Recently at work the discussion turned to food, as it often does, and for the first time I heard about “superfoods.” Specifically a grain called quinoa. Quinoa is billed as being an especially healthy grain, and has recently become more popular in the
U.S. Well, of course I was intrigued. Luckily, one of the folks talking about it
(Hi Tracey) generously gave me a sample, in the form of a granola-type bar. And not only would I be getting quinoa, but
another “super grain” called amaranth.
Quinoa originated in the Andes region of South America, in
Peru, Bolivia, and Columbia.
Its history with humans is quite extensive—it was being used between
5,200—7,000 years ago, and domesticated between 3,000—4,000 years ago. It’s referred to as a pseudocereal, as it’s
not technically a grass. Instead, it’s
related to spinach, beetroot, and tumbleweed.
Like some other plants and insects, it has the defense mechanism of tasting
like crap to birds, as it contains a bitter outer coating. Humans tend to find this coating off putting,
too, which is why it’s processed before our species consumes it. Most folks eat the seeds, although the leaves
are edible as well. And what I heard was
true—it’s becoming popular in the U.S.
as well as China, Japan, Canada,
Amaranth is cultivated in Mexico, Guatemala,
again. Its leaves, roots, and seeds are
all edible. It’s notable for being
especially easy to cook and digest.
But on to the crux of the matter—these grains’ nutritional value. Both of these are high in protein and are gluten free. Quinoa also contains significant amounts of iron, phosphorus, and calcium. Quinoa has more protein than barley, millet, potatoes, and brown rice. However, it has less protein than legumes and beans. But still, both qualify as being super grains and superfoods.
Here’s the problem. “Superfood” is a marketing term. It was apparently invented by Aaron Moss in 1998 in Nature Nutrition, and it’s defined as being, “A food that is considered to be beneficial to your health and that may even help some medical conditions.” Now take a look at some of the other foods that have been labeled superfoods: seeds, nuts, berries, collard greens, kale, chard, brussel sprouts, broccoli, dark green vegetables in general, salmon, sardines, mackerel, citrus fruits, sweet potatoes, peanuts, lentils, beans, some mushrooms, and whole grains. Or, in other words, pretty much every food in the world except for red meat, sugar, and egg nog. Furthermore, and this is beginning to be a broken record in my blogs, none of the superfoods have scientifically proven medical benefits. (Aside from treating starvation, I guess.)

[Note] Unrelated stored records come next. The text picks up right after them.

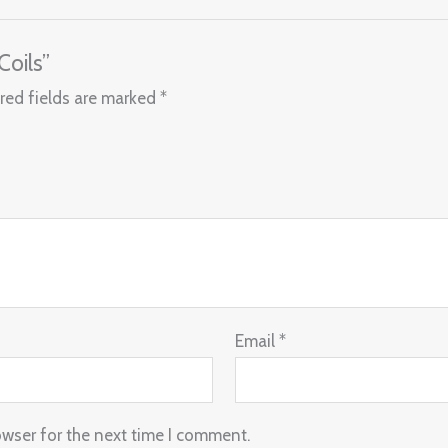
Coils”
red fields are marked
*
Email
*
owser for the next time I comment.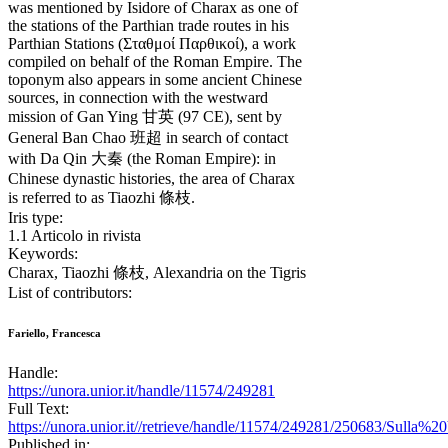
was mentioned by Isidore of Charax as one of
the stations of the Parthian trade routes in his
Parthian Stations (Σταθμοί Παρθικοί), a work
compiled on behalf of the Roman Empire. The
toponym also appears in some ancient Chinese
sources, in connection with the westward
mission of Gan Ying 甘英 (97 CE), sent by
General Ban Chao 班超 in search of contact
with Da Qin 大秦 (the Roman Empire): in
Chinese dynastic histories, the area of Charax
is referred to as Tiaozhi 條枝.
Iris type:
1.1 Articolo in rivista
Keywords:
Charax, Tiaozhi 條枝, Alexandria on the Tigris
List of contributors:
Fariello, Francesca
Handle:
https://unora.unior.it/handle/11574/249281
Full Text:
https://unora.unior.it//retrieve/handle/11574/249281/250683/
Published in: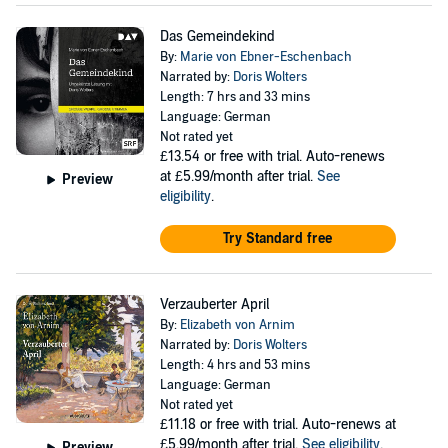
Das Gemeindekind
By:
Marie von Ebner-Eschenbach
Narrated by:
Doris Wolters
Length: 7 hrs and 33 mins
Language: German
Not rated yet
£13.54
or free with trial. Auto-renews
at £5.99/month after trial.
See
Preview
eligibility
.
Try Standard free
Verzauberter April
By:
Elizabeth von Arnim
Narrated by:
Doris Wolters
Length: 4 hrs and 53 mins
Language: German
Not rated yet
£11.18
or free with trial. Auto-renews at
£5.99/month after trial.
See eligibility
.
Preview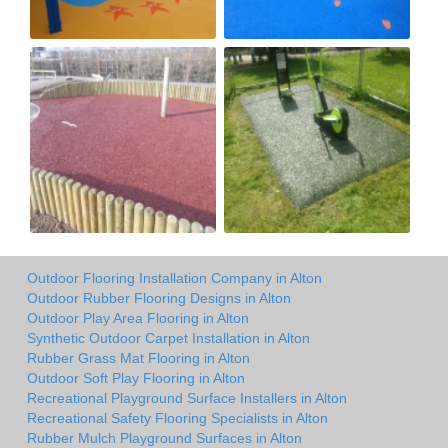
Outdoor Flooring Installation Company in Alton
Outdoor Rubber Flooring Designs in Alton
Outdoor Play Area Flooring in Alton
Synthetic Outdoor Carpet Installation in Alton
Rubber Grass Mat Flooring in Alton
Outdoor Soft Play Flooring in Alton
Recreational Playground Surface Installers in Alton
Recreational Safety Flooring Specialists in Alton
Rubber Mulch Playground Surfaces in Alton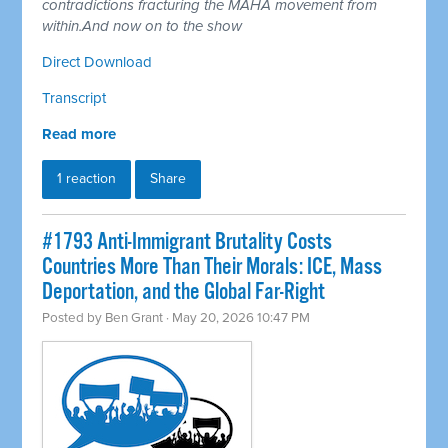
contradictions fracturing the MAHA movement from
within.And now on to the show
Direct Download
Transcript
Read more
1 reaction
Share
#1793 Anti-Immigrant Brutality Costs
Countries More Than Their Morals: ICE, Mass
Deportation, and the Global Far-Right
Posted by
Ben Grant
· May 20, 2026 10:47 PM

Anyway, the bar I tried advertised not two, but five supergrains—quinoa, amaranth, oats, millet, and buckwheat. It was made by Kind, and was their peanut butter dark chocolate flavor. And the taste was mediocre at best. It did have a nice moist texture, but it was kind of bland. I’ve tried many granola-type, grain bars over the years (they make for very portable field lunches), and this was far from the best. I was able to try some individual quinoa seeds, and they were okay, but not dazzling, either. The oats helped, but overall the effort was weak. (I should explain. I’m kind of mad for oats. As a kid I used to even eat uncooked Quaker oats dry, out of the box.) I wouldn’t have this type of Kind again, and probably not the other varieties, either. Not when there are so many other proven, tastier grain bars for sale. I’m willing to try quinoa and amaranth in other forms, but I can’t say I’d be that excited.
Overall then, the topic of this week’s post was quite the bust. My childish hopes were raised by the terms “superfoods” and “super grains,” and these turned out to be exaggerated just to boost sales. And, the actual food itself, made out of five so called super grains, wasn’t great to boot.
To end on a more positive note, though, I do like one of the new labels I learned for this post—calling quinoa a “pseudocereal.” I’d like to expand that for other foods and beverages. That weird, plastic-y processed vegetable oil “cheese product” could be renamed “pseudocheese.” The (usually soy based) vegetarian burgers would be “pseudomeat.” And light beer would be more properly referred to as “pseudobeer.”